The True Value of Solar: Solar power delivers more than clean energy to Michigan

Report shines a light on undervalued benefits

Distributed solar benefits are often undervalued, and better state policy should reflect those benefits. 


Environment Michigan Research and Policy Center

Michiganders benefit from solar panels in important ways that are often overlooked by policymakers, according to The True Value of Solar: Measuring The Benefits of Rooftop Solar Power, a new study released today by Environment MichiganResearch and Policy Center and Frontier Group. States should assess all those benefits when determining their energy policies and incentives. 

“Power from the sun is a boon to the environment, protects our health from dirtier power options and gives us a shot at leaving our kids a better world,” Susan Rakov, chair of Environment Michigan Research and Policy Center’s Clean Energy program, said. “We need to appreciate what solar energy is really worth, and base our public policies on it.”

Valuing solar energy accurately is an important step in the creation of effective policies that support rooftop solar installations. For example, net metering policies pay solar panel owners back when they provide excess power to the grid. More than two million solar panel installations are now in use nationwide and net metering has played a significant role in that growth.

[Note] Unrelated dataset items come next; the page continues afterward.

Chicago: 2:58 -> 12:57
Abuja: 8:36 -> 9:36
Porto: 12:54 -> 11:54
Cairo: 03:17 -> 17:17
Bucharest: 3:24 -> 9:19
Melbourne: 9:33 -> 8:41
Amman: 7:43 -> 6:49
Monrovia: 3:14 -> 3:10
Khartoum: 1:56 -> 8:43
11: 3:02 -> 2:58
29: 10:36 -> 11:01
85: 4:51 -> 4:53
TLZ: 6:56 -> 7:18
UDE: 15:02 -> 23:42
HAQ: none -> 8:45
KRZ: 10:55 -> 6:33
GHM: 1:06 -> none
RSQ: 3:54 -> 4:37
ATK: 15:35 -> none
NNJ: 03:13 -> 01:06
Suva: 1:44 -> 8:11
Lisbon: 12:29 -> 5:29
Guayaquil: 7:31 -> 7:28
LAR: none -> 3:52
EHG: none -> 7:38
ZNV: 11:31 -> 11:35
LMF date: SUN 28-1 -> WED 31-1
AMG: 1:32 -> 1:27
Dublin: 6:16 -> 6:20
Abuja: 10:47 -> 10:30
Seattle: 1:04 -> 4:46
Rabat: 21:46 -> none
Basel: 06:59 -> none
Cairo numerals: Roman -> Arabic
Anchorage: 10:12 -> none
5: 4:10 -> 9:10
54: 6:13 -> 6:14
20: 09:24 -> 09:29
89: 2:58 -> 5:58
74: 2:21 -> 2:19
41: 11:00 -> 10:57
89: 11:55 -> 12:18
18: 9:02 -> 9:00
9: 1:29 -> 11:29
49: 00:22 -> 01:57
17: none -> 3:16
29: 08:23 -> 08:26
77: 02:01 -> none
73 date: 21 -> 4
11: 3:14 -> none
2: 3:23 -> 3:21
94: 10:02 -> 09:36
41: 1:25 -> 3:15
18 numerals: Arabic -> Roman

Nevertheless, some state energy policies continue to put solar power at a disadvantage by failing to accurately compensate solar panel owners for the value of the energy they produce.

“Solar works in Michigan. We know this because we see growing numbers of homeowners, churches, and others getting solar installed on their roofs,” said Nathan Murphy, State Director for Environment Michigan. “Unfortunately, Michigan recently moved away from net metering to a system that has become a problem for families and businesses that want their own panels. Our research shows there are many benefits to distributed to solar, and Michigan policy should reflect that instead of throwing up roadblocks to the future.”

The new report argues that energy policies should account for the full suite of benefits associated with solar energy. Solar adds value to the grid by limiting the need to generate power at fossil fuel plants, and to make costly investments in new power capacity, distribution and transmission. Solar energy can make prices more stable, improve reliability and reduce environmental compliance costs, the study found.

Rooftop solar also delivers valuable environmental and societal benefits. When we add more clean, renewable energy to the grid, we reduce global warming emissions, along with pollution that threatens public health or contributes to soot and smog. Solar energy also reduces the need for fracking, coal extraction and other parts of the fossil fuel life cycle, and creates local economic benefits.  

Studies that inform state solar energy policies often neglect those sweeping benefits. When solar energy is valued accurately, policies such as net metering are typically shown to provide a net benefit to all electric customers.

“Given the climate crisis we are facing, a clear-eyed and honest assessment of the actual value of solar power is essential,”  said Murphy. “And, that true value must be reflected in our energy policies. We need to do everything in our power to encourage more Americans to go solar because it benefits everyone. Let’s not rely on bad math that undermines the very programs that make it possible.”